Nothing but the lines from the one containing "<!-- minor casing -->" through the one containing "M1046,452L1227,602L1232,615L1191,646L1051,465Z", both included, should be given again, each exactly as written below.

[Saved data entries]
• • •
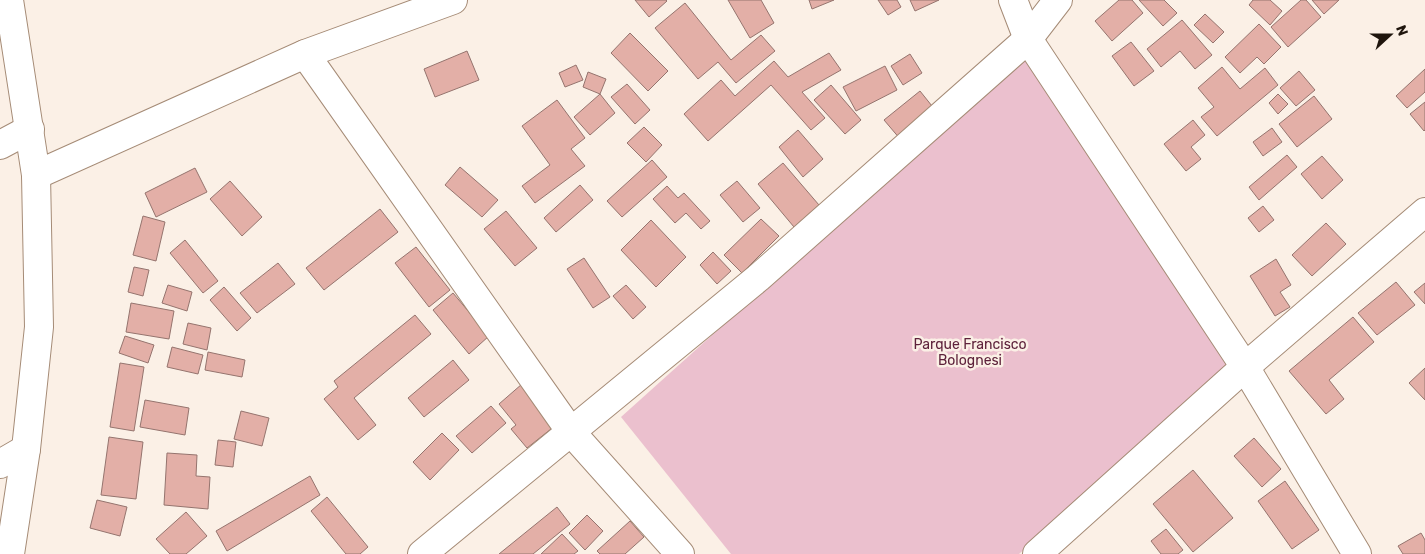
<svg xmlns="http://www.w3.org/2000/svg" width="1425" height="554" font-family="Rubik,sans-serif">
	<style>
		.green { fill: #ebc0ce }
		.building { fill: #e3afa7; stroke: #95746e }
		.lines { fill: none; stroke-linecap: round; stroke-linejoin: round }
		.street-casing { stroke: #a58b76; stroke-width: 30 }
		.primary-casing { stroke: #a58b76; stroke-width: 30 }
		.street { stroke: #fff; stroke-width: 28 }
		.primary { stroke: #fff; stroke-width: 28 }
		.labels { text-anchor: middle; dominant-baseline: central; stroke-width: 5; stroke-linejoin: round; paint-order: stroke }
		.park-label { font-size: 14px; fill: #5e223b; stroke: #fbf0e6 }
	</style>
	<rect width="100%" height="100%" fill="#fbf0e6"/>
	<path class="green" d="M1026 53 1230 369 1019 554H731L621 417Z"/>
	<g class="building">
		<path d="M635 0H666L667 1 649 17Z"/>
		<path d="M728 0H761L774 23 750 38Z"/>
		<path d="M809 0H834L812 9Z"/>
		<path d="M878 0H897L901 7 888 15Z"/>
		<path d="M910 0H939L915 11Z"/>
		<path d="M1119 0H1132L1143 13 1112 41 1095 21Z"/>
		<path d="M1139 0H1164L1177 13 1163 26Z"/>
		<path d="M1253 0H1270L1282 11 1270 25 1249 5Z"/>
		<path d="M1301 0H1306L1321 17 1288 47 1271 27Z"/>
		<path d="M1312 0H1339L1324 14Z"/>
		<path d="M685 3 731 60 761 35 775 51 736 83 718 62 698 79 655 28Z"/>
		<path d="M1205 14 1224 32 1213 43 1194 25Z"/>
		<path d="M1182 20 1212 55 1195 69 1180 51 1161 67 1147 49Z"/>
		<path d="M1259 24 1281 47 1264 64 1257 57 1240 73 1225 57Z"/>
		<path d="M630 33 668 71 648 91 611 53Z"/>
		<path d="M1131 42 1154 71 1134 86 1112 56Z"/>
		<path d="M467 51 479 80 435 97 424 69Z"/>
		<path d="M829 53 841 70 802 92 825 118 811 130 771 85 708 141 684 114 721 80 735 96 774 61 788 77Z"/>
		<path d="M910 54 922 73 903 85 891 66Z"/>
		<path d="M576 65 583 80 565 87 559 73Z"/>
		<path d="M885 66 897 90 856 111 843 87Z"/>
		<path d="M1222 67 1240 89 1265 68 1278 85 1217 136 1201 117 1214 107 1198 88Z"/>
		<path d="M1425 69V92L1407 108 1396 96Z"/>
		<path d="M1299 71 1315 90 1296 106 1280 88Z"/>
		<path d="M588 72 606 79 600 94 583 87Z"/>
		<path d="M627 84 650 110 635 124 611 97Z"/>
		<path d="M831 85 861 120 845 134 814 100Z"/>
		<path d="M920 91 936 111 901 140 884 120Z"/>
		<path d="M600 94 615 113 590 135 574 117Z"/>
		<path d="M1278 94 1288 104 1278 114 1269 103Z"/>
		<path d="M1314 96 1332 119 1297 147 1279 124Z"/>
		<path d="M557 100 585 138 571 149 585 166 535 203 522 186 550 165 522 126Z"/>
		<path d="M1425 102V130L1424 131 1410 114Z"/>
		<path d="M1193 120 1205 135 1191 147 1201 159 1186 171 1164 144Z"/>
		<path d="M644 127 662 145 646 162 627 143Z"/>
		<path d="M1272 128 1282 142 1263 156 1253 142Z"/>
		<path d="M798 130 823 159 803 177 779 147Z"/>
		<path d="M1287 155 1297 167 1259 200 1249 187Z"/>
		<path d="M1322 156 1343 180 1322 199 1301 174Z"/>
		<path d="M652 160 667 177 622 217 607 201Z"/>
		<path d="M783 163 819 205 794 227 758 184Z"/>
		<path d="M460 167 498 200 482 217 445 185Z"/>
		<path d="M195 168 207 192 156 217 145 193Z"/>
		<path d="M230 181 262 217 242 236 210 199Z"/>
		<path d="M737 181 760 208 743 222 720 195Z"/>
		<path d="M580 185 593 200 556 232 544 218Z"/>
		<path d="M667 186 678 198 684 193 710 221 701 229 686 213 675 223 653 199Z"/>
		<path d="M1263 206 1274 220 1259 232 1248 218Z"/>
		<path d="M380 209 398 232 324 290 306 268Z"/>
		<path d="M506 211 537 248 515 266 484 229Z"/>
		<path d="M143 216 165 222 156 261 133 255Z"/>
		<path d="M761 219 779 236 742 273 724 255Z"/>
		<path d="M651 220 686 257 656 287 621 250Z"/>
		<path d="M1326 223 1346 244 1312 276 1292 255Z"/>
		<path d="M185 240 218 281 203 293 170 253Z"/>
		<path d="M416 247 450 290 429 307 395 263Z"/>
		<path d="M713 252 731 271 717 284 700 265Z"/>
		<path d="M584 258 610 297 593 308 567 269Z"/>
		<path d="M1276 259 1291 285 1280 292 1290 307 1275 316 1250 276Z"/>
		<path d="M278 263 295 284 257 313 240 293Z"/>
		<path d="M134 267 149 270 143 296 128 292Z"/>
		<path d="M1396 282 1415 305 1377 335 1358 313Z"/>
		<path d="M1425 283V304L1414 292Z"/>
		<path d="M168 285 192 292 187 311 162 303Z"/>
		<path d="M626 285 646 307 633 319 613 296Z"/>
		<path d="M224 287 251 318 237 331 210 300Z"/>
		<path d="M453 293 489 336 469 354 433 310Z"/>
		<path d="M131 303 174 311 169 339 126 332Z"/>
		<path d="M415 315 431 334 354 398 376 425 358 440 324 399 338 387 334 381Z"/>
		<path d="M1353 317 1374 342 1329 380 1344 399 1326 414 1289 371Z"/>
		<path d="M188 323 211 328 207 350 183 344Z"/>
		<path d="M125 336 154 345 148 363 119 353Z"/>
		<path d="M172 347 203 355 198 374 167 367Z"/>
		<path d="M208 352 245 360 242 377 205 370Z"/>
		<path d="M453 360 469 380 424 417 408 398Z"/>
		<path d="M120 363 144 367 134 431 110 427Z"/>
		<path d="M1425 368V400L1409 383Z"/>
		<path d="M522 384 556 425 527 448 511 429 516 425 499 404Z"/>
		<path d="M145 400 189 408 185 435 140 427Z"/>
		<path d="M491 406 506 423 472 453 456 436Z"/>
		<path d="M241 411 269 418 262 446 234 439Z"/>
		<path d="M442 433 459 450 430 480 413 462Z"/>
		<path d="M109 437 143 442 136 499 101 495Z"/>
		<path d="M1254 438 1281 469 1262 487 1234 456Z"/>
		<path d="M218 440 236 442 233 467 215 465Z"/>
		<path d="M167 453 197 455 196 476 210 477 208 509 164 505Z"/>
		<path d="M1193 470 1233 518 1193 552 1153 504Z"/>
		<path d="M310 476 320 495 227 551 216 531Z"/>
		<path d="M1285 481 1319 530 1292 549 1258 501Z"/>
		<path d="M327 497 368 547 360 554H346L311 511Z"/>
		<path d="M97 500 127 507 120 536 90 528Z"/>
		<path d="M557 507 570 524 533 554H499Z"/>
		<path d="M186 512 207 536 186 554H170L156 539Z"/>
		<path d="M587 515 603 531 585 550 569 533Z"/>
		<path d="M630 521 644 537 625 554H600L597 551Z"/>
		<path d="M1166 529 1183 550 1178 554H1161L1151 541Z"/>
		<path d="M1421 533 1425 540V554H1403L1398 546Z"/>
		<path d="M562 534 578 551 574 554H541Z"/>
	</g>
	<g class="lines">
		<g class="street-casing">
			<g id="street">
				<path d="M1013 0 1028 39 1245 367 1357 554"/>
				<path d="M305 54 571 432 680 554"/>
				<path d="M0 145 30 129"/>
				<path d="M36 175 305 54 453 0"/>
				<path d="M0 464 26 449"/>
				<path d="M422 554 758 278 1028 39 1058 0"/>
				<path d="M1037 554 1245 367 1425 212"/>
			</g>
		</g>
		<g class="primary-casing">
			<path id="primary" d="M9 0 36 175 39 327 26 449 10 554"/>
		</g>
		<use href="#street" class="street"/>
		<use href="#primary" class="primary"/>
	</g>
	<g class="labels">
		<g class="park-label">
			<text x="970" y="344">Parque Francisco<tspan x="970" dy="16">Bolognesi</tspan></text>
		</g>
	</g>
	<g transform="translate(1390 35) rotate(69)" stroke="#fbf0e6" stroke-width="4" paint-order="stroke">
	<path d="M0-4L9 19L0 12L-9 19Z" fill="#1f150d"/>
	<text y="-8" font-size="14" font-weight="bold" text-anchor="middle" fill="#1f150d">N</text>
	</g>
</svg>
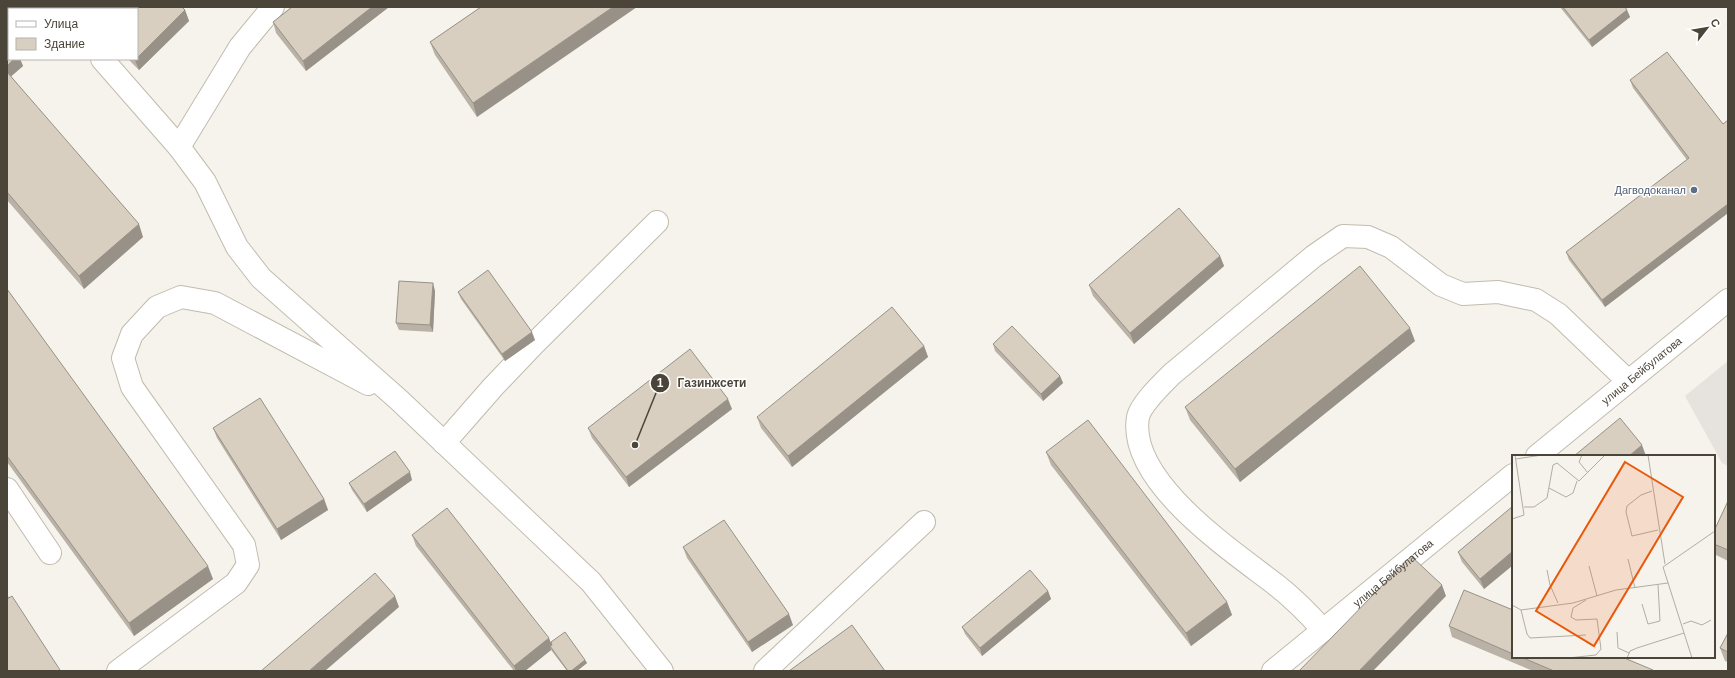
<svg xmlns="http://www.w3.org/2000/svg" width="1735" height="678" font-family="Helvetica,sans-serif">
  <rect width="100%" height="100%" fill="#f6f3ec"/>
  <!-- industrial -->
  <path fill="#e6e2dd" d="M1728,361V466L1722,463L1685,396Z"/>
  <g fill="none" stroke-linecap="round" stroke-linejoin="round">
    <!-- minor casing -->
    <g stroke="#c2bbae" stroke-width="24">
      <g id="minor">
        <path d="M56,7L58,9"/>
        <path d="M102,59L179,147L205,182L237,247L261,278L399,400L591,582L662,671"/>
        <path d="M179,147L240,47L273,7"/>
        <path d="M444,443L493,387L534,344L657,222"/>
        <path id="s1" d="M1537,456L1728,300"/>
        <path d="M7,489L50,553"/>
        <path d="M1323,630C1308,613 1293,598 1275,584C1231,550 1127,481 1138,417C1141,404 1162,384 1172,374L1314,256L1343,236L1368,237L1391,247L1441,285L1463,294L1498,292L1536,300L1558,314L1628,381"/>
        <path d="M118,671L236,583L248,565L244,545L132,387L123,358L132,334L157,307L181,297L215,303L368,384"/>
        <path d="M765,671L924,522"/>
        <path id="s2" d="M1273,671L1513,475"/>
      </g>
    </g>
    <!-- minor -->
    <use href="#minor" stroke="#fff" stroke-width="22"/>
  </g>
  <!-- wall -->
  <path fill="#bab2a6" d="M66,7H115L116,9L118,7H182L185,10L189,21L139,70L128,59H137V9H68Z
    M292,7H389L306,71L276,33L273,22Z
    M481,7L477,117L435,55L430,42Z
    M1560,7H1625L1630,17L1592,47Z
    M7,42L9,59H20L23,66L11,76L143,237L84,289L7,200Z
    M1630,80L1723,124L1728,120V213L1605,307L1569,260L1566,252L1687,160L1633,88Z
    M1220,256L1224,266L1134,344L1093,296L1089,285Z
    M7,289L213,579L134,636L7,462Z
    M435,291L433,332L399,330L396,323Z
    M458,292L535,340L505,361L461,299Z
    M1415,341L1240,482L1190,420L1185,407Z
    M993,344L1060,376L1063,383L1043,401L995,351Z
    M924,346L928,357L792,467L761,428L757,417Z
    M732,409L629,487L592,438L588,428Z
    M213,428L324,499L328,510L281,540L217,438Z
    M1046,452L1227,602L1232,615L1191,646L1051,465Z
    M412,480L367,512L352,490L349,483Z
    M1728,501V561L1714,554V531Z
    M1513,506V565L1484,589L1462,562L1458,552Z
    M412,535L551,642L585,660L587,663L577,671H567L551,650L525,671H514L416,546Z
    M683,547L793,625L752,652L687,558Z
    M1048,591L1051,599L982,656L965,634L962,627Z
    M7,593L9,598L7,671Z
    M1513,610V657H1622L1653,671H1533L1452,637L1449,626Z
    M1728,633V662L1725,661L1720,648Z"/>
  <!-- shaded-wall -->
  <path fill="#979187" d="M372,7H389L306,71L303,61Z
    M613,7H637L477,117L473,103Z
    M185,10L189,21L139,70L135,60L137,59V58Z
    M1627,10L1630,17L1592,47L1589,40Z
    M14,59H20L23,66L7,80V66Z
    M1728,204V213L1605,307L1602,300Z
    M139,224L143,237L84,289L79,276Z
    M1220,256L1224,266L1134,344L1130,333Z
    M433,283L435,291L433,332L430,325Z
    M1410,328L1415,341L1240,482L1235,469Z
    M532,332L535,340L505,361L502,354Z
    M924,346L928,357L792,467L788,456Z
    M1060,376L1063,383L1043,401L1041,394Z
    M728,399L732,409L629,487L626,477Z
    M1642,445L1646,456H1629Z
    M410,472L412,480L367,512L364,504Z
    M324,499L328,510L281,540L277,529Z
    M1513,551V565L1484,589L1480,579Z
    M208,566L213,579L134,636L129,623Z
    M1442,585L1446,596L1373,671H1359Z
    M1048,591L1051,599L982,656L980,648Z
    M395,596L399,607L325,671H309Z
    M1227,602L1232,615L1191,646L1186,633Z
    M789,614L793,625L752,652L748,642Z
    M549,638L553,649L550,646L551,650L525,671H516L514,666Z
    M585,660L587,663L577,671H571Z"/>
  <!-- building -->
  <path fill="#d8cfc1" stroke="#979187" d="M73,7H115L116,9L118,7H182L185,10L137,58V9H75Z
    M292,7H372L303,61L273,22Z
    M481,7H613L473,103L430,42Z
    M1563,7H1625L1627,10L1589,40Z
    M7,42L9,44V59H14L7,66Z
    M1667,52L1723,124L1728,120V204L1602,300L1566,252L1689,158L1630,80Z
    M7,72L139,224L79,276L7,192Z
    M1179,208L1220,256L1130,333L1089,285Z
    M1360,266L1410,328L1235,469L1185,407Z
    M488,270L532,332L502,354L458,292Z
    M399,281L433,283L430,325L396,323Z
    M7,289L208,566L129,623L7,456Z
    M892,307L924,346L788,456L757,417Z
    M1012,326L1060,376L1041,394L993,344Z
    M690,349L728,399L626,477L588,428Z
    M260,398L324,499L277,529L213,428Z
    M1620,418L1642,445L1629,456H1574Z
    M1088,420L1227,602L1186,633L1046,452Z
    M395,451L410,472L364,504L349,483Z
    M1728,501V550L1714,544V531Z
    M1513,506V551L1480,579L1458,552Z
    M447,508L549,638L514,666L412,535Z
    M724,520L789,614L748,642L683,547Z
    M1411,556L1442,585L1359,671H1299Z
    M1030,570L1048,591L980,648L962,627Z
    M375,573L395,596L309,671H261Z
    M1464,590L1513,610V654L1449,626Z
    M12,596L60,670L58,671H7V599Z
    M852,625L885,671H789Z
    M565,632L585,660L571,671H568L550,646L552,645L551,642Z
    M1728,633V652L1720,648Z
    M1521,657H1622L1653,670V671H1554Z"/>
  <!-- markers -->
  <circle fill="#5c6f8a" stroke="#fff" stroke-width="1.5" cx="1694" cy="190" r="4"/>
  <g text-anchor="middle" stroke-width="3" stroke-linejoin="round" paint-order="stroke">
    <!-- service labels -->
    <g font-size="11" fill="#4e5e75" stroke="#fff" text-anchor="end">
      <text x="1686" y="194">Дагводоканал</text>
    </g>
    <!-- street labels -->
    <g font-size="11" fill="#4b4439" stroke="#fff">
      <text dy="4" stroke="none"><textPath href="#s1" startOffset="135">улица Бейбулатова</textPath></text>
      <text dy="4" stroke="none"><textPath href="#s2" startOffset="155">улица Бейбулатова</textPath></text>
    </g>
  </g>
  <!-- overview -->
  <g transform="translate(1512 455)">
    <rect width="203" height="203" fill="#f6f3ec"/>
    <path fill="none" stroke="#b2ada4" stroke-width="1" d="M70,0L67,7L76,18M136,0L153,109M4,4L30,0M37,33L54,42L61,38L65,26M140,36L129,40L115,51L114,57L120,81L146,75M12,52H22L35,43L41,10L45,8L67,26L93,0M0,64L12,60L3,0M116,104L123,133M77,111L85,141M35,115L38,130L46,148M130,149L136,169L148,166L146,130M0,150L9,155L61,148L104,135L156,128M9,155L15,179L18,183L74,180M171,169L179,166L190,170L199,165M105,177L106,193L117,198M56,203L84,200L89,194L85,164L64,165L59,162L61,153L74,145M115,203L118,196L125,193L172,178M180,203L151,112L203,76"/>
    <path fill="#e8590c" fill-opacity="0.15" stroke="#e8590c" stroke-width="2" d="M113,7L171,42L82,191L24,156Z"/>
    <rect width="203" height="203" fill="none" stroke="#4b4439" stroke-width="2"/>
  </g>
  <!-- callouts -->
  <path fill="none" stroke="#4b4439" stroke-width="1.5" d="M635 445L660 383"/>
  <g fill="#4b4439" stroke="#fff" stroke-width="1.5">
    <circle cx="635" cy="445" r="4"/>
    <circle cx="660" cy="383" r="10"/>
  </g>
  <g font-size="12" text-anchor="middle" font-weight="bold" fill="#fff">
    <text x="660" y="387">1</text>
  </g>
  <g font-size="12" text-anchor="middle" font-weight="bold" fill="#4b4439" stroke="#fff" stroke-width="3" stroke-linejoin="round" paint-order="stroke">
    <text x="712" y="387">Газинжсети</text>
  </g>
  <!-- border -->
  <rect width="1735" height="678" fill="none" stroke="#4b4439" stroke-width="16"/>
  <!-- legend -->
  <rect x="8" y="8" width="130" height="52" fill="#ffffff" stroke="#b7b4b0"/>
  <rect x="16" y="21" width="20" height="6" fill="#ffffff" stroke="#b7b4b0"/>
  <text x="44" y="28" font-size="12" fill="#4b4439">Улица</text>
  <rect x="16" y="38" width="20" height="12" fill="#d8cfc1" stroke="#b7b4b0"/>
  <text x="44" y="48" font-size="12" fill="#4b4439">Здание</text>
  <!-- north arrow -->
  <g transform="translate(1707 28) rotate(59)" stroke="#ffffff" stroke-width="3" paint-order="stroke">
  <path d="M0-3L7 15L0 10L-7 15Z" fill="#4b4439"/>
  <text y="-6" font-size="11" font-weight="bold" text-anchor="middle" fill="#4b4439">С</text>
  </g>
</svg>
• • •
▶ _Answer for this exercise_
    <!-- minor casing -->
    <g stroke="#c2bbae" stroke-width="24">
      <g id="minor">
        <path d="M56,7L58,9"/>
        <path d="M102,59L179,147L205,182L237,247L261,278L399,400L591,582L662,671"/>
        <path d="M179,147L240,47L273,7"/>
        <path d="M444,443L493,387L534,344L657,222"/>
        <path id="s1" d="M1537,456L1728,300"/>
        <path d="M7,489L50,553"/>
        <path d="M1323,630C1308,613 1293,598 1275,584C1231,550 1127,481 1138,417C1141,404 1162,384 1172,374L1314,256L1343,236L1368,237L1391,247L1441,285L1463,294L1498,292L1536,300L1558,314L1628,381"/>
        <path d="M118,671L236,583L248,565L244,545L132,387L123,358L132,334L157,307L181,297L215,303L368,384"/>
        <path d="M765,671L924,522"/>
        <path id="s2" d="M1273,671L1513,475"/>
      </g>
    </g>
    <!-- minor -->
    <use href="#minor" stroke="#fff" stroke-width="22"/>
  </g>
  <!-- wall -->
  <path fill="#bab2a6" d="M66,7H115L116,9L118,7H182L185,10L189,21L139,70L128,59H137V9H68Z
    M292,7H389L306,71L276,33L273,22Z
    M481,7L477,117L435,55L430,42Z
    M1560,7H1625L1630,17L1592,47Z
    M7,42L9,59H20L23,66L11,76L143,237L84,289L7,200Z
    M1630,80L1723,124L1728,120V213L1605,307L1569,260L1566,252L1687,160L1633,88Z
    M1220,256L1224,266L1134,344L1093,296L1089,285Z
    M7,289L213,579L134,636L7,462Z
    M435,291L433,332L399,330L396,323Z
    M458,292L535,340L505,361L461,299Z
    M1415,341L1240,482L1190,420L1185,407Z
    M993,344L1060,376L1063,383L1043,401L995,351Z
    M924,346L928,357L792,467L761,428L757,417Z
    M732,409L629,487L592,438L588,428Z
    M213,428L324,499L328,510L281,540L217,438Z
    M1046,452L1227,602L1232,615L1191,646L1051,465Z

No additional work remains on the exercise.